By Campbell Meszaros, Contributor
Disclaimer: This article has been taken, with permission, in-part, from content already posted by Gabriel’s Light.
Every fall, I think of him. Come October, we see the world become a little more orange: the leaves on the trees, the pumpkins. Gabriel loved orange- it was his “happy” color. He was a happy kid for the most part, or at least appeared to be. In November of 7th grade, I was at our school football championship game when we heard the news: Gabriel had died by suicide. No one knew how to respond, and we assumed it was an accident; we were 12 years old, after all. After his parents investigated what had happened, they realized he had shown many warning signs: he had talked to multiple classmates about suicide, and had even googled suicide and bullying multiple times on his school-issued device in the two weeks leading up to his passing.
Picking up on signs of struggle is not easy. There is no easy test that tells if someone has a mental illness. But some of the most obvious symptoms of depression in youth may include: thinking, talking, or writing a lot about death; making jokes or indirect statements about death, such as “My family would be better off without me”; showing signs of being hopeless or feeling worthless, such as saying “what’s the point of living?”; and giving away things that are important to them, or visiting people to say goodbye. Other symptoms are a little bit harder to notice, or could be related to other mental health issues. Examples would include a drop in school performance (with grades and standardized test scores significantly dropping); significant weight loss or gain; dramatic mood changes; excessive worry or anxiety; neglecting appearance or hygiene; withdrawal from friends and family; dropping out of school, athletic, or social activities; and major changes in eating or sleeping habits including fighting, frequent disobedience, or aggression.

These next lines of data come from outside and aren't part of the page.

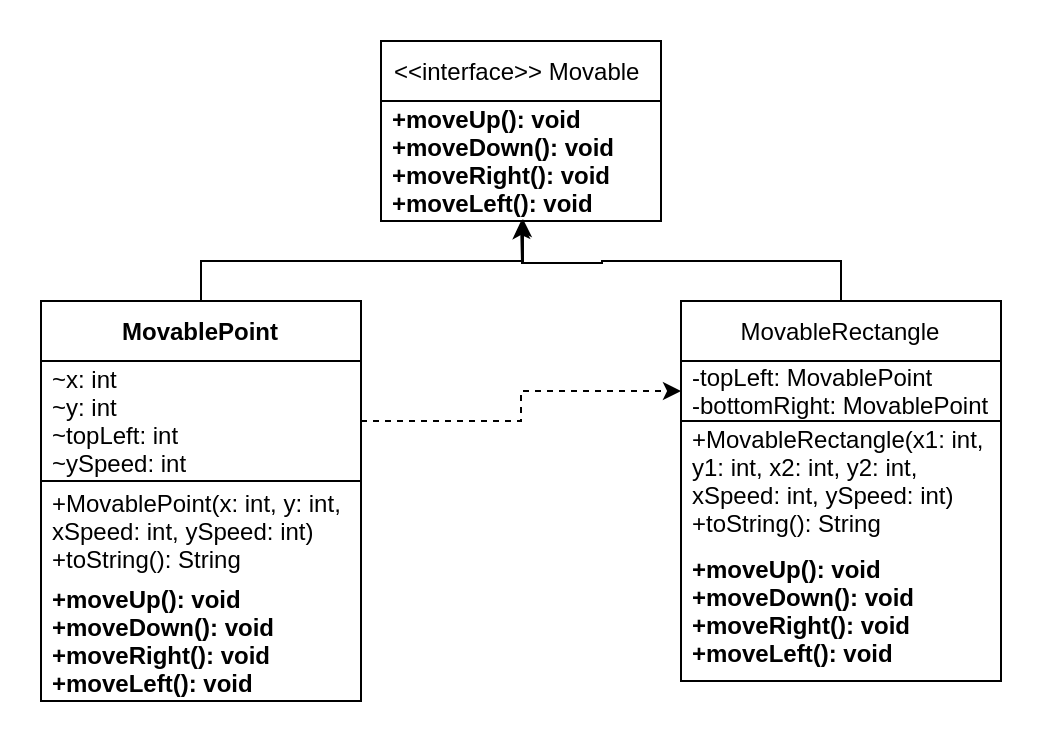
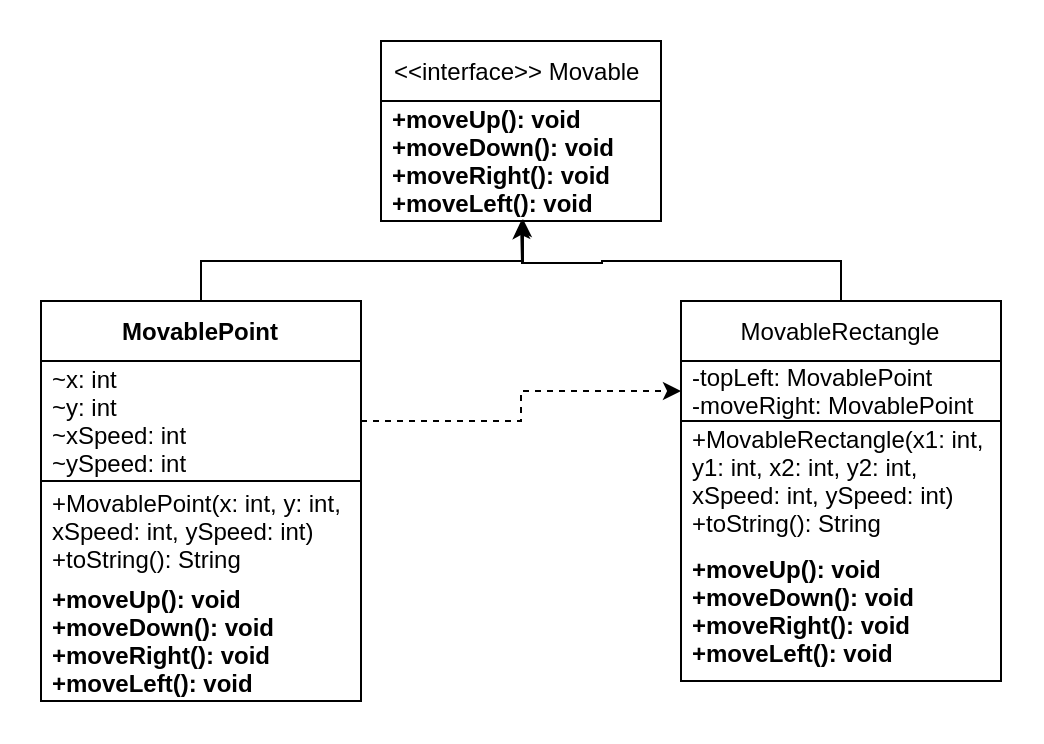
  <mxCell id="0" />
  <mxCell id="1" parent="0" />
  <mxCell id="2" value="&lt;&lt;interface&gt;&gt; Movable " style="swimlane;fontStyle=0;childLayout=stackLayout;horizontal=1;startSize=30;horizontalStack=0;resizeParent=1;resizeParentMax=0;resizeLast=0;collapsible=1;marginBottom=0;" vertex="1" parent="1"><mxGeometry x="190" y="20" width="140" height="90" as="geometry" /></mxCell>
  <mxCell id="3" value="+moveUp(): void&#10;+moveDown(): void&#10;+moveRight(): void&#10;+moveLeft(): void" style="text;strokeColor=none;fillColor=none;align=left;verticalAlign=middle;spacingLeft=4;spacingRight=4;overflow=hidden;points=[[0,0.5],[1,0.5]];portConstraint=eastwest;rotatable=0;fontStyle=1" vertex="1" parent="2"><mxGeometry y="30" width="140" height="60" as="geometry" /></mxCell>
  <mxCell id="4" style="edgeStyle=orthogonalEdgeStyle;rounded=0;orthogonalLoop=1;jettySize=auto;html=1;entryX=0.507;entryY=0.983;entryDx=0;entryDy=0;entryPerimeter=0;" edge="1" parent="1" source="5" target="3"><mxGeometry relative="1" as="geometry" /></mxCell>
  <mxCell id="5" value="MovablePoint" style="swimlane;fontStyle=1;childLayout=stackLayout;horizontal=1;startSize=30;horizontalStack=0;resizeParent=1;resizeParentMax=0;resizeLast=0;collapsible=1;marginBottom=0;" vertex="1" parent="1"><mxGeometry x="20" y="150" width="160" height="200" as="geometry" /></mxCell>
- <mxCell id="6" value="~x: int&#10;~y: int&#10;~topLeft: int&#10;~ySpeed: int" style="text;strokeColor=default;fillColor=none;align=left;verticalAlign=middle;spacingLeft=4;spacingRight=4;overflow=hidden;points=[[0,0.5],[1,0.5]];portConstraint=eastwest;rotatable=0;" vertex="1" parent="5"><mxGeometry y="30" width="160" height="60" as="geometry" /></mxCell>
+ <mxCell id="6" value="~x: int&#10;~y: int&#10;~xSpeed: int&#10;~ySpeed: int" style="text;strokeColor=default;fillColor=none;align=left;verticalAlign=middle;spacingLeft=4;spacingRight=4;overflow=hidden;points=[[0,0.5],[1,0.5]];portConstraint=eastwest;rotatable=0;" vertex="1" parent="5"><mxGeometry y="30" width="160" height="60" as="geometry" /></mxCell>
  <mxCell id="7" value="+MovablePoint(x: int, y: int, &#10;xSpeed: int, ySpeed: int)&#10;+toString(): String" style="text;strokeColor=none;fillColor=none;align=left;verticalAlign=middle;spacingLeft=4;spacingRight=4;overflow=hidden;points=[[0,0.5],[1,0.5]];portConstraint=eastwest;rotatable=0;fontStyle=0" vertex="1" parent="5"><mxGeometry y="90" width="160" height="50" as="geometry" /></mxCell>
  <mxCell id="8" value="+moveUp(): void&#10;+moveDown(): void&#10;+moveRight(): void&#10;+moveLeft(): void" style="text;strokeColor=none;fillColor=none;align=left;verticalAlign=middle;spacingLeft=4;spacingRight=4;overflow=hidden;points=[[0,0.5],[1,0.5]];portConstraint=eastwest;rotatable=0;fontStyle=1" vertex="1" parent="5"><mxGeometry y="140" width="160" height="60" as="geometry" /></mxCell>
  <mxCell id="9" style="edgeStyle=orthogonalEdgeStyle;rounded=0;orthogonalLoop=1;jettySize=auto;html=1;exitX=0.5;exitY=0;exitDx=0;exitDy=0;" edge="1" parent="1" source="10"><mxGeometry relative="1" as="geometry"><mxPoint x="260" y="110" as="targetPoint" /></mxGeometry></mxCell>
  <mxCell id="10" value="MovableRectangle" style="swimlane;fontStyle=0;childLayout=stackLayout;horizontal=1;startSize=30;horizontalStack=0;resizeParent=1;resizeParentMax=0;resizeLast=0;collapsible=1;marginBottom=0;" vertex="1" parent="1"><mxGeometry x="340" y="150" width="160" height="190" as="geometry" /></mxCell>
- <mxCell id="11" value="-topLeft: MovablePoint&#10;-bottomRight: MovablePoint" style="text;strokeColor=default;fillColor=none;align=left;verticalAlign=middle;spacingLeft=4;spacingRight=4;overflow=hidden;points=[[0,0.5],[1,0.5]];portConstraint=eastwest;rotatable=0;" vertex="1" parent="10"><mxGeometry y="30" width="160" height="30" as="geometry" /></mxCell>
+ <mxCell id="11" value="-topLeft: MovablePoint&#10;-moveRight: MovablePoint" style="text;strokeColor=default;fillColor=none;align=left;verticalAlign=middle;spacingLeft=4;spacingRight=4;overflow=hidden;points=[[0,0.5],[1,0.5]];portConstraint=eastwest;rotatable=0;" vertex="1" parent="10"><mxGeometry y="30" width="160" height="30" as="geometry" /></mxCell>
  <mxCell id="12" value="+MovableRectangle(x1: int, &#10;y1: int, x2: int, y2: int, &#10;xSpeed: int, ySpeed: int)&#10;+toString(): String" style="text;strokeColor=none;fillColor=none;align=left;verticalAlign=middle;spacingLeft=4;spacingRight=4;overflow=hidden;points=[[0,0.5],[1,0.5]];portConstraint=eastwest;rotatable=0;" vertex="1" parent="10"><mxGeometry y="60" width="160" height="60" as="geometry" /></mxCell>
  <mxCell id="13" value="+moveUp(): void&#10;+moveDown(): void&#10;+moveRight(): void&#10;+moveLeft(): void" style="text;strokeColor=none;fillColor=none;align=left;verticalAlign=middle;spacingLeft=4;spacingRight=4;overflow=hidden;points=[[0,0.5],[1,0.5]];portConstraint=eastwest;rotatable=0;fontStyle=1" vertex="1" parent="10"><mxGeometry y="120" width="160" height="70" as="geometry" /></mxCell>
  <mxCell id="14" style="edgeStyle=orthogonalEdgeStyle;rounded=0;orthogonalLoop=1;jettySize=auto;html=1;entryX=0;entryY=0.5;entryDx=0;entryDy=0;dashed=1;" edge="1" parent="1" source="6" target="11"><mxGeometry relative="1" as="geometry" /></mxCell>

In 2019, Gabriel’s parents started Gabriel’s Light (https://www.gabrielslight.org), an organization that aims to prevent youth suicide through education, cyber safety, and kindness campaigns. They wanted to make a positive change out of Gabriel’s story, and as high schoolers, us Payton students can collectively make change within our school community. The best way to do this is to be present for one another in times of need, especially when a student is exhibiting warning signs of mental health issues. The most important thing to do is to tell a trusted adult so that the student can get help, as it will not help the situation to keep it to yourself (even if the student doesn’t want you to tell anyone). If you don’t feel comfortable talking to someone about it, you can call the National Suicide Prevention Hotline (1-800-273-8255), or text “HOME” to 741741 at any time, and they can help you figure out your next steps.
We can also aid suicide prevention everyday through small acts of kindness. As little as they might seem, even a compliment goes a long way. If someone helps you in school, thank them and tell them they did a great job. If someone is sitting alone at lunch, invite them to sit with you. Simple, everyday gestures can be more impactful than you might ever realize. Take some time today to think about ways you can implement kindness into your lifestyle, especially since you never know what someone else is going through.